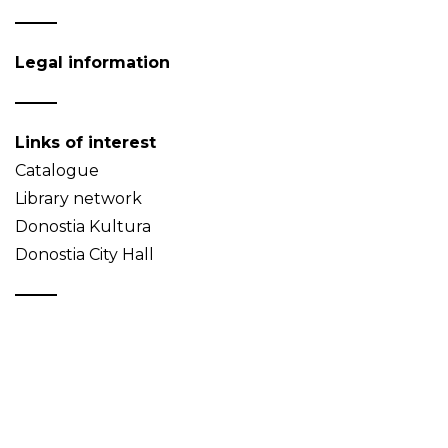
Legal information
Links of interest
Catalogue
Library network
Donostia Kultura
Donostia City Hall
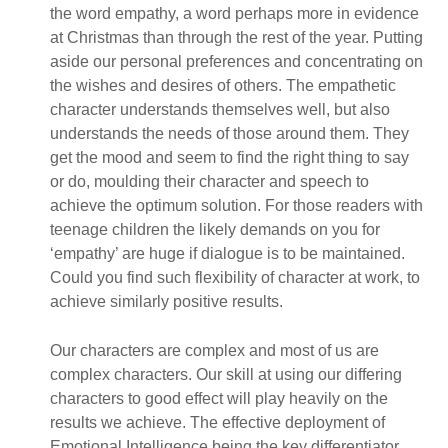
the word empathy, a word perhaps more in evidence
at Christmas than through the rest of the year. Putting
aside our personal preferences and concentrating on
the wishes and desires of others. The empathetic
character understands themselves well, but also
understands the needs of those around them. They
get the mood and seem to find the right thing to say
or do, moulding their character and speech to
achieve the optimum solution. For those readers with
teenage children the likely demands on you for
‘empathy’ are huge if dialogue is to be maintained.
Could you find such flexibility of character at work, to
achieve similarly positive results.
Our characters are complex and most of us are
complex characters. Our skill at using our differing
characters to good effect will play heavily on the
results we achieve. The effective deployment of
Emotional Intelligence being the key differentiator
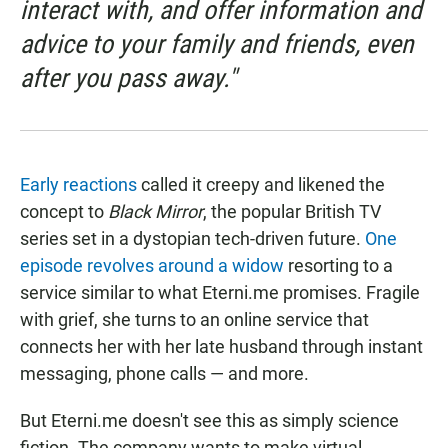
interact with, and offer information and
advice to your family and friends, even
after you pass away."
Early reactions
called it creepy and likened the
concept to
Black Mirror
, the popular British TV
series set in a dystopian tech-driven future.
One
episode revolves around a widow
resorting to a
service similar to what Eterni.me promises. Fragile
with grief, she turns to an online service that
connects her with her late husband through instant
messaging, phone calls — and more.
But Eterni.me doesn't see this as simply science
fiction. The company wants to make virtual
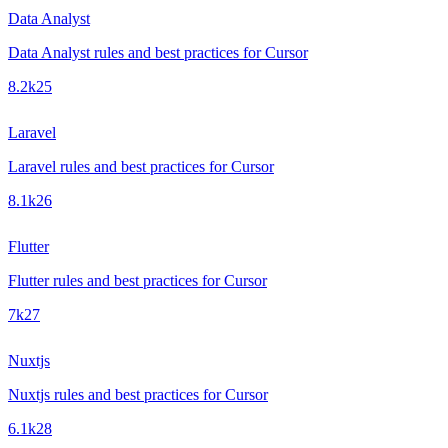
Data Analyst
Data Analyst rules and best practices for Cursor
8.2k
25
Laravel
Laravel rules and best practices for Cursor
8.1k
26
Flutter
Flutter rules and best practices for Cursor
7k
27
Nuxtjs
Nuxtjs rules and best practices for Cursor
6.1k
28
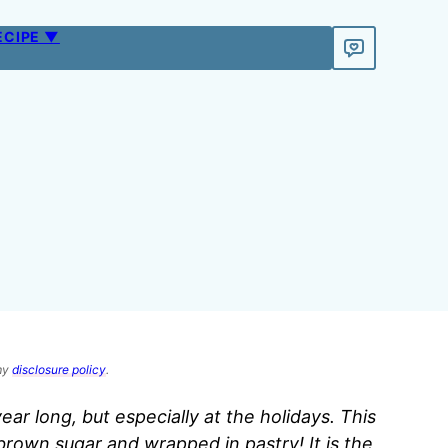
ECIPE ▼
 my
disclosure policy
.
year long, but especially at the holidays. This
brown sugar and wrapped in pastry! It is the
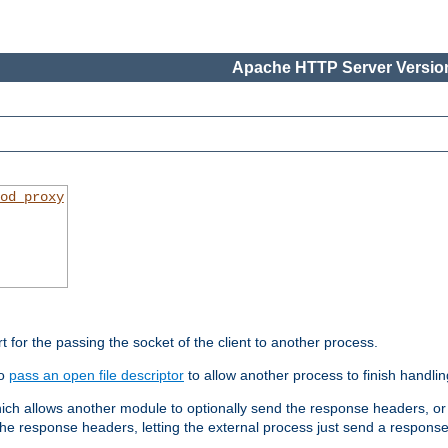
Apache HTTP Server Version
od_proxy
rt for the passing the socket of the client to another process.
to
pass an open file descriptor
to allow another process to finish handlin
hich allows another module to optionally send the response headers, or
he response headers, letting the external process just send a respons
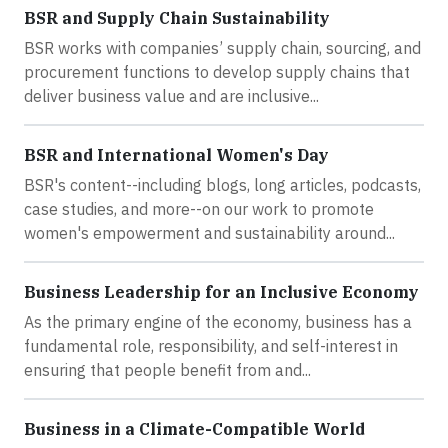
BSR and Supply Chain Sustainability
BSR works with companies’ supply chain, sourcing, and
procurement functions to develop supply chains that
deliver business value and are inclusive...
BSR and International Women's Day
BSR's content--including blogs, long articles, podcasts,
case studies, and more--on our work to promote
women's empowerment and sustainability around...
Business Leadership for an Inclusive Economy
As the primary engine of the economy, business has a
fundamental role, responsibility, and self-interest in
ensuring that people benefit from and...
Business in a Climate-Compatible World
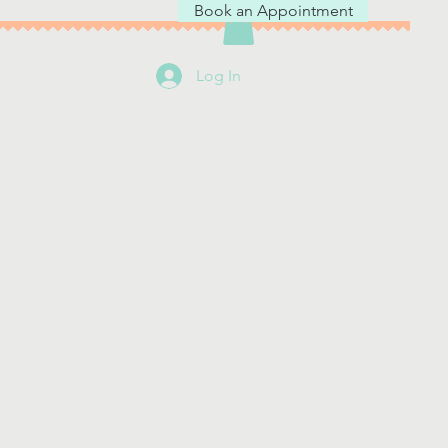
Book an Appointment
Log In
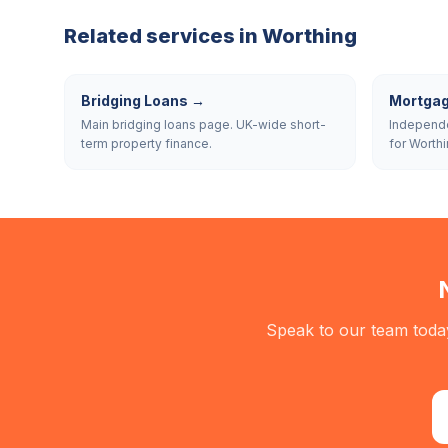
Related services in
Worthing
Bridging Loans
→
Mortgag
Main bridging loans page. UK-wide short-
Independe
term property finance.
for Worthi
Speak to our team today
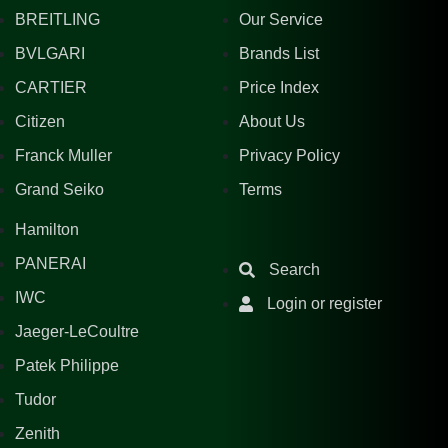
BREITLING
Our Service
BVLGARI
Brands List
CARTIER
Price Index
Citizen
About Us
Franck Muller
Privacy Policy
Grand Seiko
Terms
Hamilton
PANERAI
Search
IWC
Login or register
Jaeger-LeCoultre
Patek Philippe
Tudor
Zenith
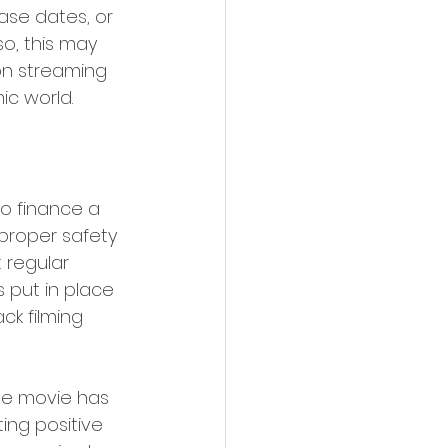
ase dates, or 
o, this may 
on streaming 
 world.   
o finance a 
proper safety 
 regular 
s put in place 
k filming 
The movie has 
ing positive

**What is being asked:**
Exact copy, no pictures: reproduce every record as it stands.

**Exercise solution:**
Legal information
Links of interest
Catalogue
Library network
Donostia Kultura
Donostia City Hall
the word empathy, a word perhaps more in evidence
at Christmas than through the rest of the year. Putting
aside our personal preferences and concentrating on
the wishes and desires of others. The empathetic
character understands themselves well, but also
understands the needs of those around them. They
get the mood and seem to find the right thing to say
or do, moulding their character and speech to
achieve the optimum solution. For those readers with
teenage children the likely demands on you for
‘empathy’ are huge if dialogue is to be maintained.
Could you find such flexibility of character at work, to
achieve similarly positive results.
Our characters are complex and most of us are
complex characters. Our skill at using our differing
characters to good effect will play heavily on the
results we achieve. The effective deployment of
Emotional Intelligence being the key differentiator
interact with, and offer information and
advice to your family and friends, even
after you pass away."
Early reactions
called it creepy and likened the
concept to
Black Mirror
, the popular British TV
series set in a dystopian tech-driven future.
One
episode revolves around a widow
resorting to a
service similar to what Eterni.me promises. Fragile
with grief, she turns to an online service that
connects her with her late husband through instant
messaging, phone calls — and more.
But Eterni.me doesn't see this as simply science
fiction. The company wants to make virtual
Data Analyst
Data Analyst rules and best practices for Cursor
8.2k
25
Laravel
Laravel rules and best practices for Cursor
8.1k
26
Flutter
Flutter rules and best practices for Cursor
7k
27
Nuxtjs
Nuxtjs rules and best practices for Cursor
6.1k
28
ECIPE ▼
 my
disclosure policy
.
year long, but especially at the holidays. This
brown sugar and wrapped in pastry! It is the
Apache HTTP Server Version
od_proxy
rt for the passing the socket of the client to another process.
to
pass an open file descriptor
to allow another process to finish handlin
hich allows another module to optionally send the response headers, or
he response headers, letting the external process just send a respons
BSR and Supply Chain Sustainability
BSR works with companies’ supply chain, sourcing, and
procurement functions to develop supply chains that
deliver business value and are inclusive...
BSR and International Women's Day
BSR's content--including blogs, long articles, podcasts,
case studies, and more--on our work to promote
women's empowerment and sustainability around...
Business Leadership for an Inclusive Economy
As the primary engine of the economy, business has a
fundamental role, responsibility, and self-interest in
ensuring that people benefit from and...
Business in a Climate-Compatible World
Book an Appointment
Log In
Related services in
Worthing
Bridging Loans
→
Mortgag
Main bridging loans page. UK-wide short-
Independe
term property finance.
for Worthi
Speak to our team today
BREITLING
Our Service
BVLGARI
Brands List
CARTIER
Price Index
Citizen
About Us
Franck Muller
Privacy Policy
Grand Seiko
Terms
Hamilton
PANERAI
Search
IWC
Login or register
Jaeger-LeCoultre
Patek Philippe
Tudor
Zenith
ase dates, or 
o, this may 
on streaming 
 world.   
o finance a 
proper safety 
 regular 
s put in place 
k filming 
The movie has 
ing positive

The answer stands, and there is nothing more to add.